Consigne donnée 1:
Extrayez des entrées chaque ligne où figure la chaîne « kern ».

Bloc de texte:
--

Ce que j’ai essayé ici de mettre en lumière, c’est qu’il est difficile de parler d’un bloc monolithique quand l’on évoque la voix du peuple, la conscience populaire. Il existe des éléments de conscience collective, historiquement constitués, il convient donc d’envisager une prise de position en tenant compte du profil de son auteur.
Ainsi, nous pouvons trouver des individus d’horizons très différents partager des idées et propos en commun. L’islamiste comme le nazillon pourront s’opposer tous les deux à l’avortement sans partager un parcours identique. Le message est commun mais les parcours et les causes ne se confondent pas. Nous pourrions parler de facteurs extérieurs à la tenue de ces propos, des dynamiques psychosociales, mais nous devons en priorité nous en tenir à ces quelques leçons basiques.
Le fait que la masse populaire et ses conceptions politiques ne constituent pas un bloc uni n’est pas une grande découverte, mais il suffit constater le nombre d’incantations faites au nom du « sens commun » dans le débat public pour se rendre compte qu’il ne s’agit pas non plus d’une évidence acquise par tous. Nous avons aussi commencé à voir que les idées se forment selon des conditions d’existence données, dans des groupes aux origines diverses mais selon certains dénominateurs communs.
Quand est-il de celles et ceux qui écoutent ?
Admettons que vous appreniez dans un média quelconque une catastrophe de type AZF5. Vous allez immédiatement après un moment plus ou moins long de sidération procéder à une prospection mentale de l’événement avec votre grille d’analyse. Vous allez la traiter à l’aune de vos déterminants propres. Ainsi dans le cas d’AZF en 2001, un grand nombre de personnes ont directement pensé à une attaque terroriste à cause de la proximité des événements survenus aux États-Unis mais aussi en raison du climat anxiogène diffusé par la droite et les médias. Nous sommes alors moins d’un an avant les élections présidentielles de 2002, le contexte politique commence à s’agiter comme avant chaque période électorale. C’est le réflexe politique qui prend le pas sur l’analyse rationnelle. C’est d’ailleurs bien normal et ce n’est pas grave si vous êtes capable de reprendre rapidement vos esprits pour laisser la place à la raison ensuite. Cependant, vient ensuite le passage de l’individu au collectif, de la considération « personnelle » au politique. Toujours au sujet de notre accident industriel, voilà que vous vous mettez à en parler autour de vous. Les réflexions personnelles s’échangent, se contredisent ou s’accordent, s’affinent mais virent parfois à la surenchère. De ce processus va émerger une nouvelle situation aussi bien au niveau individuel que collectif. Vous allez progressivement vous construire une opinion plus ferme en même temps que le reste du groupe. Des conclusions immédiates sur les évènements vont éclore et dévoiler un état d’esprit politique du moment.

--

Section des données:
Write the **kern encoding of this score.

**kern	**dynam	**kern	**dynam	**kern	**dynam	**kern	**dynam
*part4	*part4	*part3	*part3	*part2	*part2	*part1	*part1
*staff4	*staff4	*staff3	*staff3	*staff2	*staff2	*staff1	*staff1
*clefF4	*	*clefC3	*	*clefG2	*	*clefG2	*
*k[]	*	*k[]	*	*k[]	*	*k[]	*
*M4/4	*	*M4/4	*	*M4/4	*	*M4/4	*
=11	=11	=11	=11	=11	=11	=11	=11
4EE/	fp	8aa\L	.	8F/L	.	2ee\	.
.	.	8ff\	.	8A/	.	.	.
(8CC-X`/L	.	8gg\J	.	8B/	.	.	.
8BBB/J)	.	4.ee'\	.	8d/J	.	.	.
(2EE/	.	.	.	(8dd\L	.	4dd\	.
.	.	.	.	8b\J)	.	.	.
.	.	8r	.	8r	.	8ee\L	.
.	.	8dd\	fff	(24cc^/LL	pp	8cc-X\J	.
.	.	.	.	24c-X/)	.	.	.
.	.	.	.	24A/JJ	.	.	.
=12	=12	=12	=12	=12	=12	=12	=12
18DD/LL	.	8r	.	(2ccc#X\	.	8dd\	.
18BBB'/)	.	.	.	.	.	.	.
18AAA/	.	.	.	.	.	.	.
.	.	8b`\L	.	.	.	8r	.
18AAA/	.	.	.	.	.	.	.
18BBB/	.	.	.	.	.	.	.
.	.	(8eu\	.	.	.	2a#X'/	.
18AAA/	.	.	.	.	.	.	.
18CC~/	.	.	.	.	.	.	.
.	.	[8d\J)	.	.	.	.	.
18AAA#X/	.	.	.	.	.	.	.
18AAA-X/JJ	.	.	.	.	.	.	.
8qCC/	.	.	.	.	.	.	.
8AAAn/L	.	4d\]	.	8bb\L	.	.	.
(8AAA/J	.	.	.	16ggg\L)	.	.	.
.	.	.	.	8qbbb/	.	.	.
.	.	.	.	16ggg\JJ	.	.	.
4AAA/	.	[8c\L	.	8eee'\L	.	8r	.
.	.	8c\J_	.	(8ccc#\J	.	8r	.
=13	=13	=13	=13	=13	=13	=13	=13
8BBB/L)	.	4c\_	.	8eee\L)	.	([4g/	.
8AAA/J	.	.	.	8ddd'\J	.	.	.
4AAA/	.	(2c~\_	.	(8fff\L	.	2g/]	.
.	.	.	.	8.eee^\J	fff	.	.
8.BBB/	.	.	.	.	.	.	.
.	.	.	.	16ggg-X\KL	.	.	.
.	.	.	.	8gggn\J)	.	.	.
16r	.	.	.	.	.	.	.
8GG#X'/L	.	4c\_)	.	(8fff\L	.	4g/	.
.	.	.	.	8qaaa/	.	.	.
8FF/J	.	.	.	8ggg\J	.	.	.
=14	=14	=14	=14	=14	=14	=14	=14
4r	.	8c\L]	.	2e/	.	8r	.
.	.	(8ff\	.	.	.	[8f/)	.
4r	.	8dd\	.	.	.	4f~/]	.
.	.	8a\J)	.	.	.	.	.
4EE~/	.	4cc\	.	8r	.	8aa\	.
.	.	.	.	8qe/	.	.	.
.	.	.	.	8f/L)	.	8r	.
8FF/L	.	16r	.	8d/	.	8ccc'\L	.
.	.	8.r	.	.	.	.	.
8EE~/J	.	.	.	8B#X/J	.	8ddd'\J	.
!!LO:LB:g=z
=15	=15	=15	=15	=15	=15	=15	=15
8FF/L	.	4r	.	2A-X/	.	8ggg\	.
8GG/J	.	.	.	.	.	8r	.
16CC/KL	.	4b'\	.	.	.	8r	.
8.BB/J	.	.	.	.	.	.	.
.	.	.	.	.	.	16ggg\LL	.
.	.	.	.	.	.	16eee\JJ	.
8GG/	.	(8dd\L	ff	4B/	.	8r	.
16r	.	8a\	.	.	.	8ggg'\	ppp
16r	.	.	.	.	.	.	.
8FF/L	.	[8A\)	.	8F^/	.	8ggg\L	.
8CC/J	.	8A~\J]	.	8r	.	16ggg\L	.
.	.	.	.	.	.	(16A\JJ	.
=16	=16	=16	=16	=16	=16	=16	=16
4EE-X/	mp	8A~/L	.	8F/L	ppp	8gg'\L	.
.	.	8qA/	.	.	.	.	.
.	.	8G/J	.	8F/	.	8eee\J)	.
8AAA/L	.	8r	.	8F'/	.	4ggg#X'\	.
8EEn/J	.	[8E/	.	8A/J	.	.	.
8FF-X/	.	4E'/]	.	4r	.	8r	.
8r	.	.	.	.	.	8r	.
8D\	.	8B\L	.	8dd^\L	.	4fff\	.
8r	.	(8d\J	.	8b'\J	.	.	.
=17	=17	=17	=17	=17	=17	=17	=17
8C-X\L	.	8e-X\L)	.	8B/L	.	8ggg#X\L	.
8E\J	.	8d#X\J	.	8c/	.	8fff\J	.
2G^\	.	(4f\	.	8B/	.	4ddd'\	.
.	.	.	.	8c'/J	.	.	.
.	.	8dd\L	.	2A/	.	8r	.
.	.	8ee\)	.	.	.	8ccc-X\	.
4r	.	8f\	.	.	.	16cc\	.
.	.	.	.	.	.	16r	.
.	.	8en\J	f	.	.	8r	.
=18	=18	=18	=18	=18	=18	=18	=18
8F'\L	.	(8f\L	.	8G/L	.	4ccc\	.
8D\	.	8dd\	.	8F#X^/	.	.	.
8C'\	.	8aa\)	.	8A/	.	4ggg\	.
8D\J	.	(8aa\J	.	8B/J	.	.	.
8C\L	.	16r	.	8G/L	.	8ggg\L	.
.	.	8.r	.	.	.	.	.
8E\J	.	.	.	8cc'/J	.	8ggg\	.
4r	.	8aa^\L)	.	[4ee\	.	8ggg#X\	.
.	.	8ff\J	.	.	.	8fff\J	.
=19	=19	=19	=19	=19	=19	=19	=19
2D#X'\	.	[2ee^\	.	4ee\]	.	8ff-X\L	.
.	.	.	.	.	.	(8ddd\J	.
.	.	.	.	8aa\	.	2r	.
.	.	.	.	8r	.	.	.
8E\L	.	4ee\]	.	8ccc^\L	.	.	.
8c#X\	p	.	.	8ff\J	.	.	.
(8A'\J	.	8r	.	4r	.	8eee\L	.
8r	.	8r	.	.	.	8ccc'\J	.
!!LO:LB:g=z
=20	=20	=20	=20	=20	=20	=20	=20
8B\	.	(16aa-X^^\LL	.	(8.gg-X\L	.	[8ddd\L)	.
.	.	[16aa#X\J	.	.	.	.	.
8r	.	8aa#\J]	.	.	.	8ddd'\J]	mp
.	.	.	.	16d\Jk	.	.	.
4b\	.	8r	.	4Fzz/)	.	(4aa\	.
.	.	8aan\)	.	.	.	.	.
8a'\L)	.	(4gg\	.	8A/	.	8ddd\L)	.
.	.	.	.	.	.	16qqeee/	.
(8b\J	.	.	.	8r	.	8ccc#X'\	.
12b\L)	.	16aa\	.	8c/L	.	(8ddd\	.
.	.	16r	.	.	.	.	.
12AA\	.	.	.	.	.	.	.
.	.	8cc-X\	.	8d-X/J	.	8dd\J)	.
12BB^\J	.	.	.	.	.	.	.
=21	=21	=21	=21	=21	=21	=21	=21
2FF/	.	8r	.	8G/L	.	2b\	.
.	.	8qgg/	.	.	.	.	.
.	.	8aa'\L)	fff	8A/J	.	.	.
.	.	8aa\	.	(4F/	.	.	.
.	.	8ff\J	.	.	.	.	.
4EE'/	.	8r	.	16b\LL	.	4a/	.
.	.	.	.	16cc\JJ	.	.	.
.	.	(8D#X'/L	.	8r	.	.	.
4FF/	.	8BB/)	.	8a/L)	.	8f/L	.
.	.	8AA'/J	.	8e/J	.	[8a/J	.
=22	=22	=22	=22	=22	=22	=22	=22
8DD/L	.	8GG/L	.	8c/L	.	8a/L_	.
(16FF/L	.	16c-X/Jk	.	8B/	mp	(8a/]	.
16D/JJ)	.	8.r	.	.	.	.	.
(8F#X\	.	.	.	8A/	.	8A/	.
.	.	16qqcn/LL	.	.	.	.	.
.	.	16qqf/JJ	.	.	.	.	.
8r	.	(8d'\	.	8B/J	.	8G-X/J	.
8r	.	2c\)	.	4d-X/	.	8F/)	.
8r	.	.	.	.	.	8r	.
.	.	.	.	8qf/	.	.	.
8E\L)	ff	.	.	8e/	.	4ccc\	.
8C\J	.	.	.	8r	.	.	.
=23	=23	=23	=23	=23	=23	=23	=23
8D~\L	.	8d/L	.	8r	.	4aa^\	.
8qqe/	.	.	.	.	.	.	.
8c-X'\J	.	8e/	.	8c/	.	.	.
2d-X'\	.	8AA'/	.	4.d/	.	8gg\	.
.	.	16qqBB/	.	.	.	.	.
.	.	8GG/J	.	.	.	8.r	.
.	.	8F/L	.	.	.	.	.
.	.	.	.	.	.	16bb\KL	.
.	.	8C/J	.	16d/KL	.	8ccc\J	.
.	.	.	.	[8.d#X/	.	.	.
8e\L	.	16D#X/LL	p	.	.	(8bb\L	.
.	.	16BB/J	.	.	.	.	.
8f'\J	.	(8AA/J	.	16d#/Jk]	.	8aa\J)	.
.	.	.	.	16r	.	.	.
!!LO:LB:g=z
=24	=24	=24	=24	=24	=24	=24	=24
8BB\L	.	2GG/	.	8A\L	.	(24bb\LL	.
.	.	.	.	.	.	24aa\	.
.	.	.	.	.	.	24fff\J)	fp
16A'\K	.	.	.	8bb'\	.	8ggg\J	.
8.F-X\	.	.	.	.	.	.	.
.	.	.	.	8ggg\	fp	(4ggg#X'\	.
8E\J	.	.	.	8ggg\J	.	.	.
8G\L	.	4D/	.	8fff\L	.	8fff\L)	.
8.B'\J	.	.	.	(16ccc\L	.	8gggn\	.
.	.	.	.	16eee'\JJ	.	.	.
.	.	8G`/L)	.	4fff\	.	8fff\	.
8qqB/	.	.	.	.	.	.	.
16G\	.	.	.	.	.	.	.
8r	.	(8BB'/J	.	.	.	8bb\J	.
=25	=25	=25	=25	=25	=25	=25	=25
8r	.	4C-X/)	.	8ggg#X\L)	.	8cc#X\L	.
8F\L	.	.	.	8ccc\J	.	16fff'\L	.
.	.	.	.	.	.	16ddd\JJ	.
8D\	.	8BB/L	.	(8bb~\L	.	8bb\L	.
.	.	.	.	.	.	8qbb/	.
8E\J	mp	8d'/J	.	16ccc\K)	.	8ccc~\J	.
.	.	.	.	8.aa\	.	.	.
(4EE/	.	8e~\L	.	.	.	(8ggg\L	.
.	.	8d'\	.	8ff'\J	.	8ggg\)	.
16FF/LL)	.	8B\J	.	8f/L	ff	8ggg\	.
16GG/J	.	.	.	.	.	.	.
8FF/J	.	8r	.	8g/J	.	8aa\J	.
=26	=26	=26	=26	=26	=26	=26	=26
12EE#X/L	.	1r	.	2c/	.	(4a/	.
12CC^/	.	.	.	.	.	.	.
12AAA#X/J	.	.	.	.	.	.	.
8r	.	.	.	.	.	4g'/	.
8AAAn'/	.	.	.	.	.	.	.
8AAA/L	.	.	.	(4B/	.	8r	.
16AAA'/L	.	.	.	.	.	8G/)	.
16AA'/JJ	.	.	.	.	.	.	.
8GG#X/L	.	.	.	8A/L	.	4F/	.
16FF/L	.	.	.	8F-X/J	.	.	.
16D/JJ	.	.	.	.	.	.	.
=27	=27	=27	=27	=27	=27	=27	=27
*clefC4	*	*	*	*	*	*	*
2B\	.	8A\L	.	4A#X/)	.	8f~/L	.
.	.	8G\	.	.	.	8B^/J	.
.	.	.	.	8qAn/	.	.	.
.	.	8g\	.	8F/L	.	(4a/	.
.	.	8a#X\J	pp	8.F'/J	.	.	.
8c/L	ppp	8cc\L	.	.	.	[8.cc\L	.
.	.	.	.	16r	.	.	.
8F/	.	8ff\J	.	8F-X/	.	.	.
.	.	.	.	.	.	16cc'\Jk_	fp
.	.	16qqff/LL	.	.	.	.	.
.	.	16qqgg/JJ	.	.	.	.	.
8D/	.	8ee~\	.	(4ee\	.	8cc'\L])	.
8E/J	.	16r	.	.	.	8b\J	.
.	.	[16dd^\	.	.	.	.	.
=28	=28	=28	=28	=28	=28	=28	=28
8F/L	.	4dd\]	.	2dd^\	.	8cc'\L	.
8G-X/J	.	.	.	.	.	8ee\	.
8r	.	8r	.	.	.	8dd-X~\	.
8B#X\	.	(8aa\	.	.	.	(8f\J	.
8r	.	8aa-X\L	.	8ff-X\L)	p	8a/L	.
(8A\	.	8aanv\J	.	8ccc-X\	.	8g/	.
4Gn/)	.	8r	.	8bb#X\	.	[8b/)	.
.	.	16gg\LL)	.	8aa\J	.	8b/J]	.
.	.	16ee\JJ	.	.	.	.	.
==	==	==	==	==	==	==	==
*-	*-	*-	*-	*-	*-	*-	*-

--

Consigne donnée 2:
Selon le texte, pour quelles raisons un grand nombre de personnes ont-elles pensé à une attaque terroriste lors de la catastrophe d'AZF en 2001 ?

Réponse attendue 1:
Write the **kern encoding of this score.
**kern	**dynam	**kern	**dynam	**kern	**dynam	**kern	**dynam

Réponse attendue 2:
À cause de la proximité des événements survenus aux États-Unis et du climat anxiogène diffusé par la droite et les médias.